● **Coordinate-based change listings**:

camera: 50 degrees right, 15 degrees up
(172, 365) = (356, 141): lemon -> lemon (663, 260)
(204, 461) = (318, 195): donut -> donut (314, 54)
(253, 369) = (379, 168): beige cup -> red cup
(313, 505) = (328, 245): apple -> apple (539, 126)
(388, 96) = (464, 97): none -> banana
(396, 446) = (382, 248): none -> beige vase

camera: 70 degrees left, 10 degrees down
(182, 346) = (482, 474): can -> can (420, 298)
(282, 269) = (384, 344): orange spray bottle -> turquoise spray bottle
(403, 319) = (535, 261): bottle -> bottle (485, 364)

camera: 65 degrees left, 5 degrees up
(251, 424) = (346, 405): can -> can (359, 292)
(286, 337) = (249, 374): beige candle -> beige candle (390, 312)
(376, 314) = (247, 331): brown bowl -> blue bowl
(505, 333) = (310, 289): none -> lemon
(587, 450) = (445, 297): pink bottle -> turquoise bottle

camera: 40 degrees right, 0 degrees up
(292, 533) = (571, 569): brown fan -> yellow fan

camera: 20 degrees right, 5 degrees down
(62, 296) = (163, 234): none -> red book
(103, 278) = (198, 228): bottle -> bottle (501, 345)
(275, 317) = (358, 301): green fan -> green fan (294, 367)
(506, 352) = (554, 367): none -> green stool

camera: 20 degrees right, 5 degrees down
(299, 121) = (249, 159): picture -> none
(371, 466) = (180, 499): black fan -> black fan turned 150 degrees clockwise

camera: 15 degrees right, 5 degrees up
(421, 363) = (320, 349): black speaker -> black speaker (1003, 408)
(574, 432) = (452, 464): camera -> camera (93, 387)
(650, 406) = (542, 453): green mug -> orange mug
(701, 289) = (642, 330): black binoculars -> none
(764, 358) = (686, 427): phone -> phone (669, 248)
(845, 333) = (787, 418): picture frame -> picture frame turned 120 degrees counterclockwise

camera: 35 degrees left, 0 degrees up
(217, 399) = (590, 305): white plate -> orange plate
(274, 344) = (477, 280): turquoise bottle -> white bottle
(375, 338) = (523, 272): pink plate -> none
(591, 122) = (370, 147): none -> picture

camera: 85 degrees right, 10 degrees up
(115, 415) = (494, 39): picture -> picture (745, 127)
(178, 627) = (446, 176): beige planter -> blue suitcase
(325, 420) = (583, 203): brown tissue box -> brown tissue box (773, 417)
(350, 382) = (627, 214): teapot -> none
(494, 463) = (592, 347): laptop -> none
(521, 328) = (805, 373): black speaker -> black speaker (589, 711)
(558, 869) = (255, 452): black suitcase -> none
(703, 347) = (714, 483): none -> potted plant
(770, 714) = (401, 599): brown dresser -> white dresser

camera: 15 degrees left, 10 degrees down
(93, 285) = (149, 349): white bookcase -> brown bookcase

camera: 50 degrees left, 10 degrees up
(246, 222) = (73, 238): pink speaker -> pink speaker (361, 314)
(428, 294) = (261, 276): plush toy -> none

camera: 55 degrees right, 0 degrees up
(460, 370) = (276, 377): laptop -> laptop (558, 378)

● **ASSIGNED TASK**: Extract all of the data exactly as written.

● **PROBLEM SOLUTION**:
camera: 50 degrees right, 15 degrees up
(172, 365) = (356, 141): lemon -> lemon (663, 260)
(204, 461) = (318, 195): donut -> donut (314, 54)
(253, 369) = (379, 168): beige cup -> red cup
(313, 505) = (328, 245): apple -> apple (539, 126)
(388, 96) = (464, 97): none -> banana
(396, 446) = (382, 248): none -> beige vase

camera: 70 degrees left, 10 degrees down
(182, 346) = (482, 474): can -> can (420, 298)
(282, 269) = (384, 344): orange spray bottle -> turquoise spray bottle
(403, 319) = (535, 261): bottle -> bottle (485, 364)

camera: 65 degrees left, 5 degrees up
(251, 424) = (346, 405): can -> can (359, 292)
(286, 337) = (249, 374): beige candle -> beige candle (390, 312)
(376, 314) = (247, 331): brown bowl -> blue bowl
(505, 333) = (310, 289): none -> lemon
(587, 450) = (445, 297): pink bottle -> turquoise bottle

camera: 40 degrees right, 0 degrees up
(292, 533) = (571, 569): brown fan -> yellow fan

camera: 20 degrees right, 5 degrees down
(62, 296) = (163, 234): none -> red book
(103, 278) = (198, 228): bottle -> bottle (501, 345)
(275, 317) = (358, 301): green fan -> green fan (294, 367)
(506, 352) = (554, 367): none -> green stool

camera: 20 degrees right, 5 degrees down
(299, 121) = (249, 159): picture -> none
(371, 466) = (180, 499): black fan -> black fan turned 150 degrees clockwise

camera: 15 degrees right, 5 degrees up
(421, 363) = (320, 349): black speaker -> black speaker (1003, 408)
(574, 432) = (452, 464): camera -> camera (93, 387)
(650, 406) = (542, 453): green mug -> orange mug
(701, 289) = (642, 330): black binoculars -> none
(764, 358) = (686, 427): phone -> phone (669, 248)
(845, 333) = (787, 418): picture frame -> picture frame turned 120 degrees counterclockwise

camera: 35 degrees left, 0 degrees up
(217, 399) = (590, 305): white plate -> orange plate
(274, 344) = (477, 280): turquoise bottle -> white bottle
(375, 338) = (523, 272): pink plate -> none
(591, 122) = (370, 147): none -> picture

camera: 85 degrees right, 10 degrees up
(115, 415) = (494, 39): picture -> picture (745, 127)
(178, 627) = (446, 176): beige planter -> blue suitcase
(325, 420) = (583, 203): brown tissue box -> brown tissue box (773, 417)
(350, 382) = (627, 214): teapot -> none
(494, 463) = (592, 347): laptop -> none
(521, 328) = (805, 373): black speaker -> black speaker (589, 711)
(558, 869) = (255, 452): black suitcase -> none
(703, 347) = (714, 483): none -> potted plant
(770, 714) = (401, 599): brown dresser -> white dresser

camera: 15 degrees left, 10 degrees down
(93, 285) = (149, 349): white bookcase -> brown bookcase

camera: 50 degrees left, 10 degrees up
(246, 222) = (73, 238): pink speaker -> pink speaker (361, 314)
(428, 294) = (261, 276): plush toy -> none

camera: 55 degrees right, 0 degrees up
(460, 370) = (276, 377): laptop -> laptop (558, 378)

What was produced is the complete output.